Collections provide iterators for sequential access, and getters for random access. Array random access is O(1) since the stored format is simply a native array of 16-bit values. Dictionary random access is O(log n), as it involves a binary search for the key.

Writing

Fleece documents are created using an Encoder object that produces a data blob when it's done. Values are added one by one. A collection is added by making a begin call, then adding the values, then calling end. (A dictionary encoder requires a key to be written before each value.)

Behind the scenes, the data is written in bottom-up order: the values in a collection are written before the collection itself. The inline data in the collection is buffered while out-of-line values are written, then the collection object is written at the end. If the collection is a dictionary, the encoder first sorts the key/value pairs by key, to speed up lookups. (This can be turned off, but usually shouldn't be.)

The encoder keeps a hash table of strings that remembers the offset where each string has been written. Subsequent uses of the same string are encoded as pointers to that offset.

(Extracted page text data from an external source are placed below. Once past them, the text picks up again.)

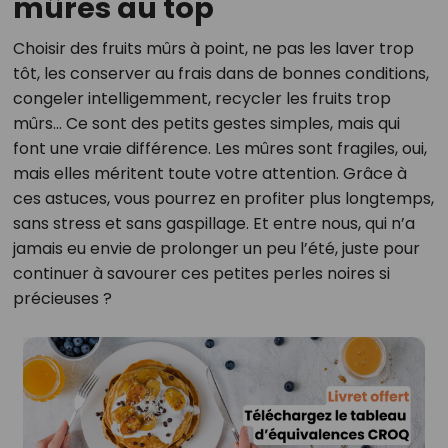
mûres au top
Choisir des fruits mûrs à point, ne pas les laver trop
tôt, les conserver au frais dans de bonnes conditions,
congeler intelligemment, recycler les fruits trop
mûrs… Ce sont des petits gestes simples, mais qui
font une vraie différence. Les mûres sont fragiles, oui,
mais elles méritent toute votre attention. Grâce à
ces astuces, vous pourrez en profiter plus longtemps,
sans stress et sans gaspillage. Et entre nous, qui n’a
jamais eu envie de prolonger un peu l’été, juste pour
continuer à savourer ces petites perles noires si
précieuses ?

The encoder may optionally be given a SharedKeys object that manages a mapping of strings to integers. If so, it will consult that object before writing a dictionary key, and if it returns an integer, the encoder will write that instead. The SharedKeys class is adaptive, so when it's given a string not in the mapping, and the string is considered eligible for mapping, it will add it to the list and return the newly assigned integer. This allows the mapping to grow adaptively as data is encoded. Of course the client is responsible for persistent storage of the mapping, and making sure that readers have access to it as well.

Delta Encoding

A modified version of a document can be encoded as a delta: a shorter piece of data that, when appended to the original encoded document, forms a complete Fleece document containing the modified values. The reason the delta is shorter is that it encodes unchanged values as pointers back to where the values appear in the original data. The only values that have to be written explicitly to the delta are those that changed, plus their containers. The root value (usually a Dict) always has to be rewritten since it's the ultimate container of everything.

Dictionary inheritance makes deltas even more space-efficient, since only those key/value pairs that changed have to be rewritten.

A delta is generated by setting the base property of the Encoder to point to the original Fleece data (its address and length) before encoding begins. During encoding, the client should write the unchanged values as Value pointers (i.e. call writeValue()); the encoder will recognize a Value that points within the base document and write a pointer to it.

Literally appending the delta onto the original base document may be impractical. In that case, you can tell the Encoder to set the extern flag on pointers into the base; there's an optional parameter to setBase that enables this. You then need to open the delta document with a Doc and specify the (current) location of the base data in the externData constructor parameter.